Tumor-associated macrophages (TAMS) play a critical role in the tumor inflammatory microenvironment and facilitate tumor growth and metastasis. Most types of tumors aberrantly express microRNAs (miRNAs), which can be transferred between cells by exosomes and can regulate gene expression in recipient cells, but it remains unclear whether tumor-derived miRNAs are transferred by exosomes and regulate the TAM phenotype. We report that mouse 4T1 breast cancer cell-derived exosomes enhanced TAM expression of IL-1 beta, IL-6, and TNF-alpha and that inhibition of 4T1-cell exosome secretion through short hairpin RNA- mediated Rab27a/b depletion repressed tumor growth and metastasis and markedly downregulated IL-1 beta, IL-6, and TNF-alpha in a 4T1 breast tumor model. Furthermore, miRNA expression profiling revealed that three miRNAs (miR-100-5p, miR-183-5p, and miR-125b-1-3p) were considerably more abundant in 4T1 cell exosomes than in mouse bone marrow-derived macrophages, indicating potential exosome-mediated transfer of the miRNAs, and, notably, miR-183-5p was found to be transferred from 4T1 cells to macrophages through exosomes.

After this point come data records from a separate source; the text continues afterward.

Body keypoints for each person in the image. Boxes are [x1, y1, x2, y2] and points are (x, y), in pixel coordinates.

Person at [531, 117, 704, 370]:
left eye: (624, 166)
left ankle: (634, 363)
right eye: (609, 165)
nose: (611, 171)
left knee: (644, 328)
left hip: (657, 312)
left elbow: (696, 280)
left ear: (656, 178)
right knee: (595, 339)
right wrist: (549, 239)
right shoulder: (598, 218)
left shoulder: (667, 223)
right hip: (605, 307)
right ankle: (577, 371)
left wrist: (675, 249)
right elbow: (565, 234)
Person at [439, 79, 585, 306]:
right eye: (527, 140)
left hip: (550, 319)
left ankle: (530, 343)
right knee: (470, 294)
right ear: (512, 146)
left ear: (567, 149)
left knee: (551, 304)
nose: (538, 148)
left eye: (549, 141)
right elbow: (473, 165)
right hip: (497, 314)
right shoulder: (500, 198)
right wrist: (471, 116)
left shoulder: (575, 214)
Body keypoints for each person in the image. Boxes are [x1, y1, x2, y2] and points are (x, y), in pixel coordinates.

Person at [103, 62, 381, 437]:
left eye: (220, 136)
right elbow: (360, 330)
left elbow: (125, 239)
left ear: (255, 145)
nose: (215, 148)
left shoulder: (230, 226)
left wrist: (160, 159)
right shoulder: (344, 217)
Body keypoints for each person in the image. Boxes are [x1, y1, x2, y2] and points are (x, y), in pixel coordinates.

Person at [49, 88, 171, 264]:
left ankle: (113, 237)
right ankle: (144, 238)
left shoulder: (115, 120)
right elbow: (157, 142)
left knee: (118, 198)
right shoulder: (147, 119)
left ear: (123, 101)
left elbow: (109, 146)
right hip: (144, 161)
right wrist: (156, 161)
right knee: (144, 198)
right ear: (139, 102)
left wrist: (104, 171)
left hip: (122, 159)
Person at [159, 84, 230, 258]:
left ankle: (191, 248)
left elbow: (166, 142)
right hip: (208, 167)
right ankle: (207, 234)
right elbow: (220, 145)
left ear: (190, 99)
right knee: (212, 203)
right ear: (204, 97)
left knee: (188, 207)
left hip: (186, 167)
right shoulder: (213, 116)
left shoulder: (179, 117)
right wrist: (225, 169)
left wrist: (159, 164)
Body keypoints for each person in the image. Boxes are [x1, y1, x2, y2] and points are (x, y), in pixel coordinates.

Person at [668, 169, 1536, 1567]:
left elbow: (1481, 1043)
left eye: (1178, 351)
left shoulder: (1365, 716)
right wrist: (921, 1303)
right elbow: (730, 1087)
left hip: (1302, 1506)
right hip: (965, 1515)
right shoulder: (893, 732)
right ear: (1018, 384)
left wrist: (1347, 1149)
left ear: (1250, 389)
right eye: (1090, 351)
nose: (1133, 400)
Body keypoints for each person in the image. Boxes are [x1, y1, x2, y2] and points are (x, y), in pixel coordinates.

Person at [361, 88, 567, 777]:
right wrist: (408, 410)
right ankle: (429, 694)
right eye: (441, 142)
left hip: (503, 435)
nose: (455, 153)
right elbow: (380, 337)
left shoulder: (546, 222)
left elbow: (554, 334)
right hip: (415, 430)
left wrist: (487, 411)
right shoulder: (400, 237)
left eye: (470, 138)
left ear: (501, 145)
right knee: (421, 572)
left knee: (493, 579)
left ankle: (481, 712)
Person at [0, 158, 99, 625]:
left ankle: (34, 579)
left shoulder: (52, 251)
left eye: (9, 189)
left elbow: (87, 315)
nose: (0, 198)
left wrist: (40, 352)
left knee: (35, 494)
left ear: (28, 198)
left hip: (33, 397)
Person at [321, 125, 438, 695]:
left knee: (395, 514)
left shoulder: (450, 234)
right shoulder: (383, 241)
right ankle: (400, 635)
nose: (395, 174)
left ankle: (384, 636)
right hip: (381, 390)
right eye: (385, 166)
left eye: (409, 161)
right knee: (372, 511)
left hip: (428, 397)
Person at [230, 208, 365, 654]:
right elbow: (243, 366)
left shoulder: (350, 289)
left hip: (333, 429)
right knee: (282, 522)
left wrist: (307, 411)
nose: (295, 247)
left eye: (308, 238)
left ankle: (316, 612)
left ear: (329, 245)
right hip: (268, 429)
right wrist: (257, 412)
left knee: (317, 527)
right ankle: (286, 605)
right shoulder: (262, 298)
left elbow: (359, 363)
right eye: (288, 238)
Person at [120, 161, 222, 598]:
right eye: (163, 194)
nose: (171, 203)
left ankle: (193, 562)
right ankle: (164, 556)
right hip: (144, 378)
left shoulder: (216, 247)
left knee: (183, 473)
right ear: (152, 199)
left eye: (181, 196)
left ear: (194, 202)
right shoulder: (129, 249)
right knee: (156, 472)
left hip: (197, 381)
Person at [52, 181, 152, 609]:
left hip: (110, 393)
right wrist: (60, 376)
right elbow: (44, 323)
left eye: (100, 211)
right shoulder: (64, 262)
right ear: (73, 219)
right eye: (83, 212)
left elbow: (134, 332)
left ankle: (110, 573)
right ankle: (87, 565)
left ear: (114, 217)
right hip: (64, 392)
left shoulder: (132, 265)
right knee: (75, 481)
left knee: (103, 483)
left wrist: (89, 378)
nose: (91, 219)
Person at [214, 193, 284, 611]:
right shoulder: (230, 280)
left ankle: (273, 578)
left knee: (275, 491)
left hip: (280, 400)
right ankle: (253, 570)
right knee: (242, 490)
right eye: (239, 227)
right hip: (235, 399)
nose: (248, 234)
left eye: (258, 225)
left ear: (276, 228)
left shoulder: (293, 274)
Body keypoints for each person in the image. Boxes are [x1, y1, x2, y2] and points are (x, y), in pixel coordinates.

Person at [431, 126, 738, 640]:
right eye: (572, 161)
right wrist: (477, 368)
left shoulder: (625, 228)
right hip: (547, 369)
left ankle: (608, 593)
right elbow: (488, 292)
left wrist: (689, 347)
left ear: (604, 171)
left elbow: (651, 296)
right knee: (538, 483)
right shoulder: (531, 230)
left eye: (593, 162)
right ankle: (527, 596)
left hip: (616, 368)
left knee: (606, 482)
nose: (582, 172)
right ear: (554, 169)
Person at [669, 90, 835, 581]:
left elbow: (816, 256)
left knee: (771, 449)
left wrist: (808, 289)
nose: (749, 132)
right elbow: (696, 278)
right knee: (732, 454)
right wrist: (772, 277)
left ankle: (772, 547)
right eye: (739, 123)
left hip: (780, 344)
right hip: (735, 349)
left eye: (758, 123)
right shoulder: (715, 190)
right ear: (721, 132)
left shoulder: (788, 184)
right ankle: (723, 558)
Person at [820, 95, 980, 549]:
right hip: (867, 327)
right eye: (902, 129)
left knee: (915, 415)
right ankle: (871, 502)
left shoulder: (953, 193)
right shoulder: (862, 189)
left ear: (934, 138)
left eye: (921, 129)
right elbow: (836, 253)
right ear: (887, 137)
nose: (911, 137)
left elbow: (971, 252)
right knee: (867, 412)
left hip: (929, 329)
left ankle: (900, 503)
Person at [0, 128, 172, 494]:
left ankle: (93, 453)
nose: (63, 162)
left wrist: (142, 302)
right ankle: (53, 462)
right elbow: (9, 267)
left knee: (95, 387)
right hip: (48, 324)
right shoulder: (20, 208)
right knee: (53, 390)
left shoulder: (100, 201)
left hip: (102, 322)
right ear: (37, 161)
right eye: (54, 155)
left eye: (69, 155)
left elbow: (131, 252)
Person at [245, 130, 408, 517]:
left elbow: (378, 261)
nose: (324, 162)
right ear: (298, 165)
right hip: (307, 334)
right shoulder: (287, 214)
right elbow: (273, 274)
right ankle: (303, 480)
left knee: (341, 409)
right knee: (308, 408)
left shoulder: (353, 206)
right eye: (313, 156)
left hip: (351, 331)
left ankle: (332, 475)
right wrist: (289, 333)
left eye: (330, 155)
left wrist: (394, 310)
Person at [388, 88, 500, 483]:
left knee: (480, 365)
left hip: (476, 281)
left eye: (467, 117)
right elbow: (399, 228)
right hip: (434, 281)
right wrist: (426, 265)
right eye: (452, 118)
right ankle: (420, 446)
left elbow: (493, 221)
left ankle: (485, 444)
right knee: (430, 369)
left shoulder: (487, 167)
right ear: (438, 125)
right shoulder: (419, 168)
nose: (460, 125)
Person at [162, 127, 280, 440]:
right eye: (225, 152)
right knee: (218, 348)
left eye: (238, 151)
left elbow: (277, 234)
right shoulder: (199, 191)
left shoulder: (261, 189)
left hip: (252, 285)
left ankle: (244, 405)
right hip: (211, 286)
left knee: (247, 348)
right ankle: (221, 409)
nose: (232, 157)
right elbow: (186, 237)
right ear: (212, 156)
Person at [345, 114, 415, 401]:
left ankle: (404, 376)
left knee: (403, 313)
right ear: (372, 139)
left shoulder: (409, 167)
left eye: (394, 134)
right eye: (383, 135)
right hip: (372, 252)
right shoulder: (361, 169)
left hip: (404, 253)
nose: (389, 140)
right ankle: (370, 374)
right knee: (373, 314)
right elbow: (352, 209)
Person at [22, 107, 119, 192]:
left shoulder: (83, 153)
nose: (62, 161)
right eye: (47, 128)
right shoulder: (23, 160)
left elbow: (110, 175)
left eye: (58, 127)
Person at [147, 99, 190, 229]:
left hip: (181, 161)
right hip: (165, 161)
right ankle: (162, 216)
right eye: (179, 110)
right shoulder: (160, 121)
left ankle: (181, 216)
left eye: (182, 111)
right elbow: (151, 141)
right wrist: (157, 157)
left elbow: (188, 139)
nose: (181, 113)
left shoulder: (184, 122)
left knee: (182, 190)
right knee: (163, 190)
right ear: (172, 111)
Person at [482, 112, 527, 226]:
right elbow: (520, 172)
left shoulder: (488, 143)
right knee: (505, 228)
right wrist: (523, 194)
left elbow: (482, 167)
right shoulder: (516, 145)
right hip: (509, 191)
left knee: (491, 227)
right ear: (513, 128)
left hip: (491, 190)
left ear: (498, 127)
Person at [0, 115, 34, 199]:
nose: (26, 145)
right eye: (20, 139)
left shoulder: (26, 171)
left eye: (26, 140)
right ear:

Moreover, PPP2CA was verified as an miR-183-5p target gene, and PPP2CA downregulation enhanced NF-kappa B signaling and promoted macrophage expression of IL-1 beta, IL-6, and TNF-alpha. Lastly, when miR-183-5p was downregulated in exosomes through miR-183-5p sponge expression in 4T1 cells, these 4T1-derived exosomes triggered diminished p65 phosphorylation and IL-1 beta, IL-6, and TNF-alpha secretion, and the miRNA downregulation also led to repression of tumor growth and metastasis in the 4T1 breast tumor model in vivo. Thus, miR-183-5p expressed in tumor cells was transferred to macrophages by exosomes and promoted the secretion of proinflammatory cytokines by inhibiting PPP2CA expression, which contributed to tumor progression in a breast cancer model.